GIVEN DATA —

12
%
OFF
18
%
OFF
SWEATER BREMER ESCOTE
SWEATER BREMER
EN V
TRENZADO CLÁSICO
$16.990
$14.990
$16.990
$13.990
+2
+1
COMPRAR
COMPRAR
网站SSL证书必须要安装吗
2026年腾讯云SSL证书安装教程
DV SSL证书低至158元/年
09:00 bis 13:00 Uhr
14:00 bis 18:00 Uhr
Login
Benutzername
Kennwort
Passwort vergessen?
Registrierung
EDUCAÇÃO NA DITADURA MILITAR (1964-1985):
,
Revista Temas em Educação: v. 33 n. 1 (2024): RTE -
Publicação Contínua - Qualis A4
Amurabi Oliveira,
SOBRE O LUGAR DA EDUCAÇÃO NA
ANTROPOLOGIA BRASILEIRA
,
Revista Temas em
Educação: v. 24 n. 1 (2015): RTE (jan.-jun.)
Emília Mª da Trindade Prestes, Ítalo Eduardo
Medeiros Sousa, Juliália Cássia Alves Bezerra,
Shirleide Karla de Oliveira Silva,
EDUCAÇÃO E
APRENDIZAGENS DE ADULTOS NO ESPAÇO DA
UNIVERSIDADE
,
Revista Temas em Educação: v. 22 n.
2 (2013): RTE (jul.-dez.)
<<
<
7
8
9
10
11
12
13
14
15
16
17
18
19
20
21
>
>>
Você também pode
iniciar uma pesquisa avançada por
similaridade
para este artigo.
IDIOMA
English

TO-DO ITEM — Print the records again, exactly as they stand above.

YOUR SOLUTION —
12
%
OFF
18
%
OFF
SWEATER BREMER ESCOTE
SWEATER BREMER
EN V
TRENZADO CLÁSICO
$16.990
$14.990
$16.990
$13.990
+2
+1
COMPRAR
COMPRAR
网站SSL证书必须要安装吗
2026年腾讯云SSL证书安装教程
DV SSL证书低至158元/年
09:00 bis 13:00 Uhr
14:00 bis 18:00 Uhr
Login
Benutzername
Kennwort
Passwort vergessen?
Registrierung
EDUCAÇÃO NA DITADURA MILITAR (1964-1985):
,
Revista Temas em Educação: v. 33 n. 1 (2024): RTE -
Publicação Contínua - Qualis A4
Amurabi Oliveira,
SOBRE O LUGAR DA EDUCAÇÃO NA
ANTROPOLOGIA BRASILEIRA
,
Revista Temas em
Educação: v. 24 n. 1 (2015): RTE (jan.-jun.)
Emília Mª da Trindade Prestes, Ítalo Eduardo
Medeiros Sousa, Juliália Cássia Alves Bezerra,
Shirleide Karla de Oliveira Silva,
EDUCAÇÃO E
APRENDIZAGENS DE ADULTOS NO ESPAÇO DA
UNIVERSIDADE
,
Revista Temas em Educação: v. 22 n.
2 (2013): RTE (jul.-dez.)
<<
<
7
8
9
10
11
12
13
14
15
16
17
18
19
20
21
>
>>
Você também pode
iniciar uma pesquisa avançada por
similaridade
para este artigo.
IDIOMA
English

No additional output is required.